__Exercise instructions__
Which lines of the data hold the word "idea"? Copy all of them.

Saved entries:
......

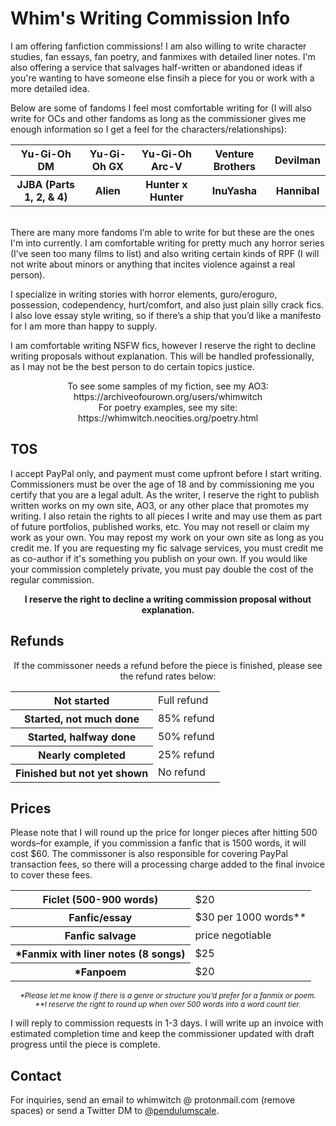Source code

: <h1 algin=center>Whim's Writing Commission Info</h1>

I am offering fanfiction commissions! I am also willing to write character studies, fan essays, fan poetry, and fanmixes with detailed liner notes. I'm also offering a service that salvages half-written or abandoned ideas if you're wanting to have someone else finsih a piece for you or work with a more detailed idea.

Below are some of fandoms I feel most comfortable writing for (I will also write for OCs and other fandoms as long as the commissioner gives me enough information so I get a feel for the characters/relationships):<br>
<table align=center>
 <tr>
  <th>Yu-Gi-Oh DM</th>
  <th>Yu-Gi-Oh GX</th>
  <th>Yu-Gi-Oh Arc-V</th>
  <th>Venture Brothers</th>
  <th>Devilman</th>
 </tr>
 <tr>
  <th>JJBA (Parts 1, 2, & 4)</th>
  <th>Alien</th>
  <th>Hunter x Hunter</th>
  <th>InuYasha</th>
  <th>Hannibal</th>
 </tr>
 </table>
<br>
There are many more fandoms I’m able to write for but these are the ones I'm into currently. I am comfortable writing for pretty much any horror series (I’ve seen too many films to list) and also writing certain kinds of RPF (I will not write about minors or anything that incites violence against a real person).<p>

I specialize in writing stories with horror elements, guro/eroguro, possession, codependency, hurt/comfort, and also just plain silly crack fics. I also love essay style writing, so if there’s a ship that you’d like a manifesto for I am more than happy to supply.<br>

I am comfortable writing NSFW fics, however I reserve the right to decline writing proposals without explanation. This will be handled professionally, as I may not be the best person to do certain topics justice.<br>

<p align=center>To see some samples of my fiction, see my AO3: https://archiveofourown.org/users/whimwitch <br>
For poetry examples, see my site:
https://whimwitch.neocities.org/poetry.html </p>

 <h2>TOS</h2> I accept PayPal only, and payment must come upfront before I start writing. Commissioners must be over the age of 18 and by commissioning me you certify that you are a legal adult. As the writer, I reserve the right to publish written works on my own site, AO3, or any other place that promotes my writing. I also retain the rights to all pieces I write and may use them as part of future portfolios, published works, etc. You may not resell or claim my work as your own. You may repost my work on your own site as long as you credit me. If you are requesting my fic salvage services, you must credit me as co-author if it's something you publish on your own. If you would like your commission completely private, you must pay double the cost of the regular commission.

<b><p align=center>I reserve the right to decline a writing commission proposal without explanation.</p></b>

<h2>Refunds</h2> <p align=center>If the commissoner needs a refund before the piece is finished, please see the refund rates below:</p>
 <table align=center>
  <tr>
   <th>Not started</th>
  <td>Full refund</td></tr>
  <tr>
   <th>Started, not much done</th>
   <td>85% refund</td></tr>
  <tr>
   <th>Started, halfway done</th>
   <td>50% refund</td></tr>
  <tr>
   <th>Nearly completed</th>
   <td>25% refund</td></tr>
  <tr>
   <th>Finished but not yet shown </th>
    <td>No refund</td>
  </tr>
  </table>
 </p>

  <h2>Prices</h2> Please note that I will round up the price for longer pieces after hitting 500 words–for example, if you commission a fanfic that is 1500 words, it will cost $60. The commissoner is also responsible for covering PayPal transaction fees, so there will a processing charge added to the final invoice to cover these fees.

<table align=center>
 <tr>
  <th>Ficlet (500-900 words)</th> <td>$20</td></tr>
 <tr>
  <th>Fanfic/essay</th> <td>$30 per 1000 words**</td></tr>
 <tr><th>Fanfic salvage</th> <td>price negotiable</td></tr>
 <tr>
  <th>*Fanmix with liner notes (8 songs)</th> <td>$25</td></tr>
 <tr>
  <th>*Fanpoem</th> <td>$20</td></tr>
 </table>
  <p align=center><small><i>*Please let me know if there is a genre or structure you’d prefer for a fanmix or poem.</i></small><br>
  <small><i>**I reserve the right to round up when over 500 words into a word count tier.</i></small></p>

I will reply to commission requests in 1-3 days. I will write up an invoice with estimated completion time and keep the commissioner updated with draft progress until the piece is complete.

  <h2>Contact</h2> For inquiries, send an email to whimwitch @ protonmail.com (remove spaces) or send a Twitter DM to <a href="https://twitter.com/PendulumScale">@pendulumscale</a>. 
 
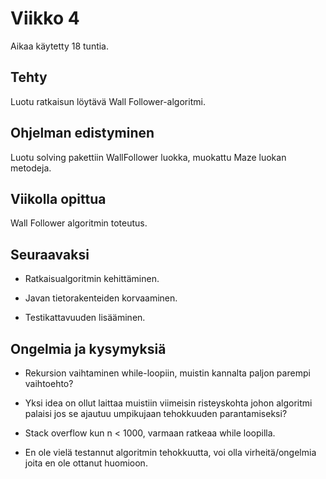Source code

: # Viikko 4

Aikaa käytetty 18 tuntia.

## Tehty

Luotu ratkaisun löytävä Wall Follower-algoritmi.

## Ohjelman edistyminen

Luotu solving pakettiin WallFollower luokka, muokattu Maze luokan metodeja.

## Viikolla opittua

Wall Follower algoritmin toteutus.

## Seuraavaksi

* Ratkaisualgoritmin kehittäminen.

* Javan tietorakenteiden korvaaminen.

* Testikattavuuden lisääminen.

## Ongelmia ja kysymyksiä

* Rekursion vaihtaminen while-loopiin, muistin kannalta paljon parempi vaihtoehto?

* Yksi idea on ollut laittaa muistiin viimeisin risteyskohta johon algoritmi palaisi jos se ajautuu umpikujaan tehokkuuden parantamiseksi?

* Stack overflow kun n < 1000, varmaan ratkeaa while loopilla.

* En ole vielä testannut algoritmin tehokkuutta, voi olla virheitä/ongelmia joita en ole ottanut huomioon.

......

__Written answer__
I am offering fanfiction commissions! I am also willing to write character studies, fan essays, fan poetry, and fanmixes with detailed liner notes. I'm also offering a service that salvages half-written or abandoned ideas if you're wanting to have someone else finsih a piece for you or work with a more detailed idea.
* Yksi idea on ollut laittaa muistiin viimeisin risteyskohta johon algoritmi palaisi jos se ajautuu umpikujaan tehokkuuden parantamiseksi?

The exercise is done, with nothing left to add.